The shalabhanjika concept stems from ancient symbolism linking a chaste maiden with the sala tree or the asoka tree through the ritual called dohada, or the fertilisation of plants through contact with a young woman. The symbolism changed over the course of time and the shalabhanjika became figures used as ornamental carvings, usually located in the area where worshipers engage in circumambulation, near the garbhagriha of many Hindu temples.[4] Placed at an angle, salabhanjika figures also were used in temple architecture as a bracket figures.[5]
Salabhanjikas are also often mentioned in ancient and modern Indian literature.
Locations
Some of the most renowned salabhanjika sculptures are to be found in the 12th-century Hoysala temples of Belur, Halebidu and Somanathapura, in south-central Karnataka. The shalabhanjika on the East gateway (Torana), is the best known sculpture of the Sanchi Stupa near Bhopal, a World Heritage site, built from the 1st to the 12th centuries.[6] One of early examples are the shalabhanjikas of built in Shunga dynasty dating to the 2nd or 1st century BC, found at the Durakhi Devi Temple, after the excavation of Kumhrar, the remains of an ancient city of Pataliputra.[7]
Another less-known location famous for its outstanding salabhanjikas is a Chalukya period temple in Jalasangvi, Homnabad Taluk on the Gulbarga-Bidar state highway, at the northern end of Karnataka. Its well-endowed Madanika figures in seductive tribhanga poses are "...moon breasted, swan-waisted and elephant-hipped", according to the Indian artistic canons. These older feminine sculptures were the source of inspiration for the later Hoysala bracket-figures.[8]
Related iconography
The sal tree (Shorea robusta) is often confused with the ashoka tree (Saraca indica) in the ancient literature of the Indian Subcontinent.[9] The position of the Salabhanjika is also related to the position of Queen Māyā of Sakya when she gave birth to Gautama Buddha under an asoka tree in a garden in Lumbini, while grasping its branch.[10]

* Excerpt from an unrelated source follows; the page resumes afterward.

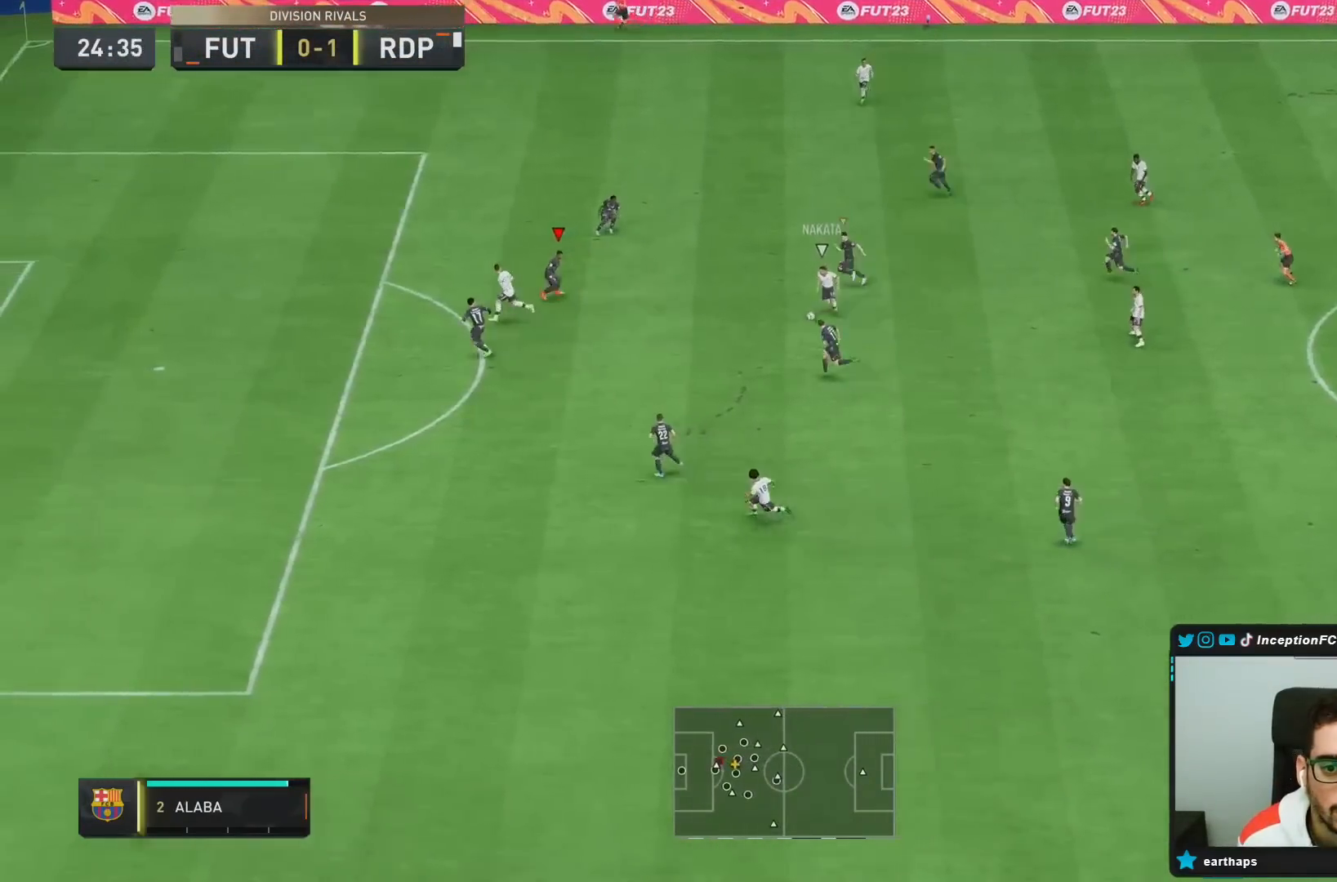
{"buttons": ["L2", "R2"], "left_stick": "down", "right_stick": "center", "events": [[33, "left_stick", "down"], [50, "R2", "up"], [267, "R2", "down"], [417, "L2", "up"], [500, "L2", "down"]]}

Some authors hold that Salabhanjika, as young girl at the foot of a tree, is based on an ancient tree deity related to fertility.[11]
See also
- Ashoka tree
- Caryatid, a similar element in Western architecture
- List of tree deities
- Yakshini
Notes
- ^ "Sandstone figure of Shalabhanjika Yakshi, stupa 1 at Sanchi, Central India, 1st century AD". British Museum. Retrieved May 11, 2013.
- ^ "Temple Strut with a Tree Goddess (Shalabhanjika)". The Metropolitan Museum of Art. Retrieved May 11, 2013.
- ^ "salabhanjika". Asia Society Reference. Retrieved 2007-02-23.
- ^ "Salabhanjika". pallakrisnan.com. Retrieved 2007-02-23.
- ^ "Hoysala heritage". Frontline. Retrieved 2007-02-23.
- ^ "Harmony set in stone". Frontline. Volume 24 - Issue 18 :: Sep. 08-21, 2007. Retrieved May 11, 2013.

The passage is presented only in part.